Answer these questions from the Scrapy thread, each on its own line:
(a) Which link does the asker want the rule to reach?
(b) Which value does the solution pass to the attrs parameter?
(c) Which tags does the tags parameter use by default?

- Source text -
--- begin ---

Search code examples
pythonxpathscrapy

Scraping links that I don't want to but I don't know how to exclude


Let's say I have this structure

<div data-next="link0">
   <a href="link1"/>
   <a href="link2"/>
   <a href="link3"/>
   <a href="link4"/>
</div>

and with my rule object I want to access only link0, without accessing link1, link2, link3, link4.

How can I do that?

I tried

Rule(LinkExtractor(restrict_xpaths=('//div[@data-next]/@data-next')), callback='parse_item'),

but it won't work, because I need a reference to an element, not the link directly. But if I remove @data-next, link1, link2, link3, link4 will be scraped too.

So, is there any way to scrape just link0 using the Rule object in this context?


Solution

  • Rule(LinkExtractor(restrict_xpaths='//div[@data-next]', tags='div', attrs='data-next'), callback='parse_item'),
    

    LinkExtractor looks for <a> tags and @href attr by default. In this case, you have to specify which tags and attributes it should include in the search. More on that from Scrapy docs:

    Parameters:

    (...)

    • tags (str or list) – a tag or a list of tags to consider when extracting links. Defaults to ('a', 'area').

    • attrs (list) – an attribute or list of attributes which should be considered when looking for links to extract (only for those tags specified in the tags parameter). Defaults to ('href',)

--- end ---

- Listed entries -
--- begin ---

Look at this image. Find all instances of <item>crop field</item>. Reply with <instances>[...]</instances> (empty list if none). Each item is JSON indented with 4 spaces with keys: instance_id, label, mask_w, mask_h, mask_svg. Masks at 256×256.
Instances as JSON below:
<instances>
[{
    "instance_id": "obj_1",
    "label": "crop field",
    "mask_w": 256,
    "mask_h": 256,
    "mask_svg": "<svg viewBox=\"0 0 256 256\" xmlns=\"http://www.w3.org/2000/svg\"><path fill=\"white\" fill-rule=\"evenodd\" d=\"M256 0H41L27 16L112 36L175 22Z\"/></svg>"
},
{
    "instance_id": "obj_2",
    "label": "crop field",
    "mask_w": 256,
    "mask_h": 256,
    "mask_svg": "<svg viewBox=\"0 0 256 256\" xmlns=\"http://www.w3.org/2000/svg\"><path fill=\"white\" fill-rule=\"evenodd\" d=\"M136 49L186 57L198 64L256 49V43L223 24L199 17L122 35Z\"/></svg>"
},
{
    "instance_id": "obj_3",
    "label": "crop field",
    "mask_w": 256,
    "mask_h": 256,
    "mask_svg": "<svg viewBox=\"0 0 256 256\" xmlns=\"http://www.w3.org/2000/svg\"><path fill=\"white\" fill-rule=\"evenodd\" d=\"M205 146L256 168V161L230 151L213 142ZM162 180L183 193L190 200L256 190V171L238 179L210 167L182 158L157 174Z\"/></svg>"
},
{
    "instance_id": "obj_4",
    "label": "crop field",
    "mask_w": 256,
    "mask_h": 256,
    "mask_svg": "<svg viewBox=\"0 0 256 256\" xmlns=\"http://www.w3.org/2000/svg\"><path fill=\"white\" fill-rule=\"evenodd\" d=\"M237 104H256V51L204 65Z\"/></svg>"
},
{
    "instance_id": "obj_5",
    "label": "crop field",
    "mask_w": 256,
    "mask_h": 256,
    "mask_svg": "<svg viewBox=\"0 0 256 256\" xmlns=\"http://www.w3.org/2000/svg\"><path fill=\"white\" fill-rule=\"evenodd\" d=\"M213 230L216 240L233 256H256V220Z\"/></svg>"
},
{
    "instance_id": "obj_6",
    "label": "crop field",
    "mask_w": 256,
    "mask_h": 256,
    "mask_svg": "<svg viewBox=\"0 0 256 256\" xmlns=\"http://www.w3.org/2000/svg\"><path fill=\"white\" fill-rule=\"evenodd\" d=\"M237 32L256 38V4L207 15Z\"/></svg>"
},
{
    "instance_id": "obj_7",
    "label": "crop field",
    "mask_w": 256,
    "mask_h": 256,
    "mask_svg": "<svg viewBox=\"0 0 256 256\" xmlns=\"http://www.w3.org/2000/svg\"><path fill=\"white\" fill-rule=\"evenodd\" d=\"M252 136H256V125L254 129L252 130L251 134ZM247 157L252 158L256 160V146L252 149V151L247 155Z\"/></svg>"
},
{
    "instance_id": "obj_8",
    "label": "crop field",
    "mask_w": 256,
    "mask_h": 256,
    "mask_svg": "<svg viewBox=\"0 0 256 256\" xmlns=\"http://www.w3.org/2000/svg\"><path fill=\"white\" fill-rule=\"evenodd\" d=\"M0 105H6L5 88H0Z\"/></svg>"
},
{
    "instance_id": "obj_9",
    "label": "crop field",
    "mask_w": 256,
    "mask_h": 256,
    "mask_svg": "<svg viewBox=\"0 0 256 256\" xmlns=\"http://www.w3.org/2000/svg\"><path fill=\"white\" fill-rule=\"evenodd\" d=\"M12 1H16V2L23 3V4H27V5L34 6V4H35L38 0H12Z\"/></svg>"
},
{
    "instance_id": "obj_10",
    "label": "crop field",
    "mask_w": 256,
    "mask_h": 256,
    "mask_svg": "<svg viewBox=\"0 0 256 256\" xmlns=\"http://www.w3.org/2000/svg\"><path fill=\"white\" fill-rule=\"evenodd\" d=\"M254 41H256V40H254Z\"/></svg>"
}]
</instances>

--- end ---

- Expected answer -
(a) link0
(b) data-next
(c) 'a' and 'area'